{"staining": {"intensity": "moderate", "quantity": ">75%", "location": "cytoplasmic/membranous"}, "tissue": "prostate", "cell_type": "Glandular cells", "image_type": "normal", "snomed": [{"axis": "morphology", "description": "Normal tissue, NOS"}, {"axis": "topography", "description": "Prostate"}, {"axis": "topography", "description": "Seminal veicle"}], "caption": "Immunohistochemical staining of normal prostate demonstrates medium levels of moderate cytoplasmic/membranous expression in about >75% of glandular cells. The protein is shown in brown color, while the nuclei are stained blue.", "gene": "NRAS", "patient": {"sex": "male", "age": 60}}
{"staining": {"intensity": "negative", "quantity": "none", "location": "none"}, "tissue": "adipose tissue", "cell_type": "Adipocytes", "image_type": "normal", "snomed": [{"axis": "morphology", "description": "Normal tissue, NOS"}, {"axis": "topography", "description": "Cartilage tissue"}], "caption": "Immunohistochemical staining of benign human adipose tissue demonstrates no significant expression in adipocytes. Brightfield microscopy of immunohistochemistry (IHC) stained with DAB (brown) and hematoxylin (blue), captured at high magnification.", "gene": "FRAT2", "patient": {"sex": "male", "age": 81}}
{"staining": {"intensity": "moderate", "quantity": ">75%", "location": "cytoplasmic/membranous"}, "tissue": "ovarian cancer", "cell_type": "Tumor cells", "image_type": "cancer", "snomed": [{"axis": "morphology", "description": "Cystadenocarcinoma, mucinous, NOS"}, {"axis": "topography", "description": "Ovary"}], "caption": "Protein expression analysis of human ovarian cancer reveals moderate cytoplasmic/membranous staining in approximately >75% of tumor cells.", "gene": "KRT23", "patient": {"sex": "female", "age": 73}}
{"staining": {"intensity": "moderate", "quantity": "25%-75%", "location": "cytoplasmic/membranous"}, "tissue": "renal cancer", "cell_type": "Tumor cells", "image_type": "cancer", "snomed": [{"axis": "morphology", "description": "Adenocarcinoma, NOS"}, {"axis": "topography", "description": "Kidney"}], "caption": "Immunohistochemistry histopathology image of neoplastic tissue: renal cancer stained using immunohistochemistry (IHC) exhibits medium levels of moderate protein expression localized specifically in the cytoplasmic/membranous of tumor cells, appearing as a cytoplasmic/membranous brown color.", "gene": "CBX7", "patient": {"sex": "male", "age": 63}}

How to complete this task: Take the material above and set it down again exactly.

Expected answer:
{"staining": {"intensity": "moderate", "quantity": ">75%", "location": "cytoplasmic/membranous"}, "tissue": "prostate", "cell_type": "Glandular cells", "image_type": "normal", "snomed": [{"axis": "morphology", "description": "Normal tissue, NOS"}, {"axis": "topography", "description": "Prostate"}, {"axis": "topography", "description": "Seminal veicle"}], "caption": "Immunohistochemical staining of normal prostate demonstrates medium levels of moderate cytoplasmic/membranous expression in about >75% of glandular cells. The protein is shown in brown color, while the nuclei are stained blue.", "gene": "NRAS", "patient": {"sex": "male", "age": 60}}
{"staining": {"intensity": "negative", "quantity": "none", "location": "none"}, "tissue": "adipose tissue", "cell_type": "Adipocytes", "image_type": "normal", "snomed": [{"axis": "morphology", "description": "Normal tissue, NOS"}, {"axis": "topography", "description": "Cartilage tissue"}], "caption": "Immunohistochemical staining of benign human adipose tissue demonstrates no significant expression in adipocytes. Brightfield microscopy of immunohistochemistry (IHC) stained with DAB (brown) and hematoxylin (blue), captured at high magnification.", "gene": "FRAT2", "patient": {"sex": "male", "age": 81}}
{"staining": {"intensity": "moderate", "quantity": ">75%", "location": "cytoplasmic/membranous"}, "tissue": "ovarian cancer", "cell_type": "Tumor cells", "image_type": "cancer", "snomed": [{"axis": "morphology", "description": "Cystadenocarcinoma, mucinous, NOS"}, {"axis": "topography", "description": "Ovary"}], "caption": "Protein expression analysis of human ovarian cancer reveals moderate cytoplasmic/membranous staining in approximately >75% of tumor cells.", "gene": "KRT23", "patient": {"sex": "female", "age": 73}}
{"staining": {"intensity": "moderate", "quantity": "25%-75%", "location": "cytoplasmic/membranous"}, "tissue": "renal cancer", "cell_type": "Tumor cells", "image_type": "cancer", "snomed": [{"axis": "morphology", "description": "Adenocarcinoma, NOS"}, {"axis": "topography", "description": "Kidney"}], "caption": "Immunohistochemistry histopathology image of neoplastic tissue: renal cancer stained using immunohistochemistry (IHC) exhibits medium levels of moderate protein expression localized specifically in the cytoplasmic/membranous of tumor cells, appearing as a cytoplasmic/membranous brown color.", "gene": "CBX7", "patient": {"sex": "male", "age": 63}}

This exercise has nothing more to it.